» **TASK DESCRIPTION**:
Copy the entries that follow, exactly and completely.

» **MATERIAL PROVIDED**:

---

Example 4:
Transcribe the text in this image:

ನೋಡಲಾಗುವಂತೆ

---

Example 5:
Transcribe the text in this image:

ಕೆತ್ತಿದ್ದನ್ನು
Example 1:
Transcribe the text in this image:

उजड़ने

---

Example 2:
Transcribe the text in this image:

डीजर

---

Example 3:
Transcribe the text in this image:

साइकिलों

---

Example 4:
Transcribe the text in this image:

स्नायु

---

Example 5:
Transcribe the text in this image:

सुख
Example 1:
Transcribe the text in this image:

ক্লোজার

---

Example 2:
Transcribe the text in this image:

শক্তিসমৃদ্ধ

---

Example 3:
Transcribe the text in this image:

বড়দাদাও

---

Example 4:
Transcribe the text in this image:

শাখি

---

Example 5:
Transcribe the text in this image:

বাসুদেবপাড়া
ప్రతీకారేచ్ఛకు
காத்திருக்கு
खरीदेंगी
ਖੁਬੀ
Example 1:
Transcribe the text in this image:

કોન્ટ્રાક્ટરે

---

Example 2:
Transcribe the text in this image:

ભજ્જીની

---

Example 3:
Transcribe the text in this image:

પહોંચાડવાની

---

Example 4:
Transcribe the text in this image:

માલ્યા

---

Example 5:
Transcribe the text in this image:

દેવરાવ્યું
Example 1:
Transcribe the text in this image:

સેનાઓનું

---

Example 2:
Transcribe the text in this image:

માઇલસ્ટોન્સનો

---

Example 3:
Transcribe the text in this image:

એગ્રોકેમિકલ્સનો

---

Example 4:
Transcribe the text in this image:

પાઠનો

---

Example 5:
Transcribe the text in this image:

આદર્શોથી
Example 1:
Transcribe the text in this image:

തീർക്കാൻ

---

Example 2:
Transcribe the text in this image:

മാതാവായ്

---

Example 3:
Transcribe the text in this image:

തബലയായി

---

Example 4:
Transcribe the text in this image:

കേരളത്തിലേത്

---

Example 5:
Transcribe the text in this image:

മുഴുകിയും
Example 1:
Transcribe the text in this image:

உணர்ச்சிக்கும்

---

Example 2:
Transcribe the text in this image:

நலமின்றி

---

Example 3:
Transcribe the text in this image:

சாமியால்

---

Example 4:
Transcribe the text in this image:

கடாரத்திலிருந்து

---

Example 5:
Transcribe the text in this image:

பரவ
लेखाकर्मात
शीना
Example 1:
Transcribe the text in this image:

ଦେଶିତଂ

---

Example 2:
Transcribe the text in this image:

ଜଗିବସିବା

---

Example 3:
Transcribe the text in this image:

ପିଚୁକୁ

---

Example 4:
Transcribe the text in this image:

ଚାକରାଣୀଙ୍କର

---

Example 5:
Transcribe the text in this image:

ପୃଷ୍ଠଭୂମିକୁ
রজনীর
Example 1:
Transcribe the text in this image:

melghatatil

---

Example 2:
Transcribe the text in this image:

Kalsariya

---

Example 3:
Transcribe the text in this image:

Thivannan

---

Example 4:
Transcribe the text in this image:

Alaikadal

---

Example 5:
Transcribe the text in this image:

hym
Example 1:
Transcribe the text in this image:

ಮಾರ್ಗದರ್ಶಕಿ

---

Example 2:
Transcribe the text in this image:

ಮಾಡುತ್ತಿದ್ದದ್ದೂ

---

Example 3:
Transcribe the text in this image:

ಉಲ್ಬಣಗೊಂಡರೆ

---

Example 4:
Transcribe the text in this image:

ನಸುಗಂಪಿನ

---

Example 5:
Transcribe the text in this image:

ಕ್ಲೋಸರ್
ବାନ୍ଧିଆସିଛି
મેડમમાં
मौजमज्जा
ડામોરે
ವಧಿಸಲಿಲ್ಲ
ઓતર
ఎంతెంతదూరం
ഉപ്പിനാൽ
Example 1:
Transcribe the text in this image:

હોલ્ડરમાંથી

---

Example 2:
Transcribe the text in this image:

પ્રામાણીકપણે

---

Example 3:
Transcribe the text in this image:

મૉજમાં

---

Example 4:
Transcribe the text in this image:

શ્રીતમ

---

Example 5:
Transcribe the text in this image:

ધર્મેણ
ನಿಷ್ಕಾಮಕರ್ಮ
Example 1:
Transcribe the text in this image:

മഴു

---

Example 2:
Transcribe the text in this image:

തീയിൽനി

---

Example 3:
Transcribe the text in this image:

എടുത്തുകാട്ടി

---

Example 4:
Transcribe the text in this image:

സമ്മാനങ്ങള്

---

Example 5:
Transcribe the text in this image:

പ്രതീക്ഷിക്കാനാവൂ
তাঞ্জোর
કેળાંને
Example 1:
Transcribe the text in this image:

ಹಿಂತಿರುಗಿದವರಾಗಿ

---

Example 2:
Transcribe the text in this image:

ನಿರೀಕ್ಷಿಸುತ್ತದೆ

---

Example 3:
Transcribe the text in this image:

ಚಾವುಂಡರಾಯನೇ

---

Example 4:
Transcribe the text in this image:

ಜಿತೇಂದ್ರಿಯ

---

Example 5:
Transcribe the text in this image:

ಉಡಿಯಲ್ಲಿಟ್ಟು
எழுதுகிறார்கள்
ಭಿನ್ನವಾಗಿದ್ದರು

» **SOLVED PROBLEM**:
---

Example 4:
Transcribe the text in this image:

ನೋಡಲಾಗುವಂತೆ

---

Example 5:
Transcribe the text in this image:

ಕೆತ್ತಿದ್ದನ್ನು
Example 1:
Transcribe the text in this image:

उजड़ने

---

Example 2:
Transcribe the text in this image:

डीजर

---

Example 3:
Transcribe the text in this image:

साइकिलों

---

Example 4:
Transcribe the text in this image:

स्नायु

---

Example 5:
Transcribe the text in this image:

सुख
Example 1:
Transcribe the text in this image:

ক্লোজার

---

Example 2:
Transcribe the text in this image:

শক্তিসমৃদ্ধ

---

Example 3:
Transcribe the text in this image:

বড়দাদাও

---

Example 4:
Transcribe the text in this image:

শাখি

---

Example 5:
Transcribe the text in this image:

বাসুদেবপাড়া
ప్రతీకారేచ్ఛకు
காத்திருக்கு
खरीदेंगी
ਖੁਬੀ
Example 1:
Transcribe the text in this image:

કોન્ટ્રાક્ટરે

---

Example 2:
Transcribe the text in this image:

ભજ્જીની

---

Example 3:
Transcribe the text in this image:

પહોંચાડવાની

---

Example 4:
Transcribe the text in this image:

માલ્યા

---

Example 5:
Transcribe the text in this image:

દેવરાવ્યું
Example 1:
Transcribe the text in this image:

સેનાઓનું

---

Example 2:
Transcribe the text in this image:

માઇલસ્ટોન્સનો

---

Example 3:
Transcribe the text in this image:

એગ્રોકેમિકલ્સનો

---

Example 4:
Transcribe the text in this image:

પાઠનો

---

Example 5:
Transcribe the text in this image:

આદર્શોથી
Example 1:
Transcribe the text in this image:

തീർക്കാൻ

---

Example 2:
Transcribe the text in this image:

മാതാവായ്

---

Example 3:
Transcribe the text in this image:

തബലയായി

---

Example 4:
Transcribe the text in this image:

കേരളത്തിലേത്

---

Example 5:
Transcribe the text in this image:

മുഴുകിയും
Example 1:
Transcribe the text in this image:

உணர்ச்சிக்கும்

---

Example 2:
Transcribe the text in this image:

நலமின்றி

---

Example 3:
Transcribe the text in this image:

சாமியால்

---

Example 4:
Transcribe the text in this image:

கடாரத்திலிருந்து

---

Example 5:
Transcribe the text in this image:

பரவ
लेखाकर्मात
शीना
Example 1:
Transcribe the text in this image:

ଦେଶିତଂ

---

Example 2:
Transcribe the text in this image:

ଜଗିବସିବା

---

Example 3:
Transcribe the text in this image:

ପିଚୁକୁ

---

Example 4:
Transcribe the text in this image:

ଚାକରାଣୀଙ୍କର

---

Example 5:
Transcribe the text in this image:

ପୃଷ୍ଠଭୂମିକୁ
রজনীর
Example 1:
Transcribe the text in this image:

melghatatil

---

Example 2:
Transcribe the text in this image:

Kalsariya

---

Example 3:
Transcribe the text in this image:

Thivannan

---

Example 4:
Transcribe the text in this image:

Alaikadal

---

Example 5:
Transcribe the text in this image:

hym
Example 1:
Transcribe the text in this image:

ಮಾರ್ಗದರ್ಶಕಿ

---

Example 2:
Transcribe the text in this image:

ಮಾಡುತ್ತಿದ್ದದ್ದೂ

---

Example 3:
Transcribe the text in this image:

ಉಲ್ಬಣಗೊಂಡರೆ

---

Example 4:
Transcribe the text in this image:

ನಸುಗಂಪಿನ

---

Example 5:
Transcribe the text in this image:

ಕ್ಲೋಸರ್
ବାନ୍ଧିଆସିଛି
મેડમમાં
मौजमज्जा
ડામોરે
ವಧಿಸಲಿಲ್ಲ
ઓતર
ఎంతెంతదూరం
ഉപ്പിനാൽ
Example 1:
Transcribe the text in this image:

હોલ્ડરમાંથી

---

Example 2:
Transcribe the text in this image:

પ્રામાણીકપણે

---

Example 3:
Transcribe the text in this image:

મૉજમાં

---

Example 4:
Transcribe the text in this image:

શ્રીતમ

---

Example 5:
Transcribe the text in this image:

ધર્મેણ
ನಿಷ್ಕಾಮಕರ್ಮ
Example 1:
Transcribe the text in this image:

മഴു

---

Example 2:
Transcribe the text in this image:

തീയിൽനി

---

Example 3:
Transcribe the text in this image:

എടുത്തുകാട്ടി

---

Example 4:
Transcribe the text in this image:

സമ്മാനങ്ങള്

---

Example 5:
Transcribe the text in this image:

പ്രതീക്ഷിക്കാനാവൂ
তাঞ্জোর
કેળાંને
Example 1:
Transcribe the text in this image:

ಹಿಂತಿರುಗಿದವರಾಗಿ

---

Example 2:
Transcribe the text in this image:

ನಿರೀಕ್ಷಿಸುತ್ತದೆ

---

Example 3:
Transcribe the text in this image:

ಚಾವುಂಡರಾಯನೇ

---

Example 4:
Transcribe the text in this image:

ಜಿತೇಂದ್ರಿಯ

---

Example 5:
Transcribe the text in this image:

ಉಡಿಯಲ್ಲಿಟ್ಟು
எழுதுகிறார்கள்
ಭಿನ್ನವಾಗಿದ್ದರು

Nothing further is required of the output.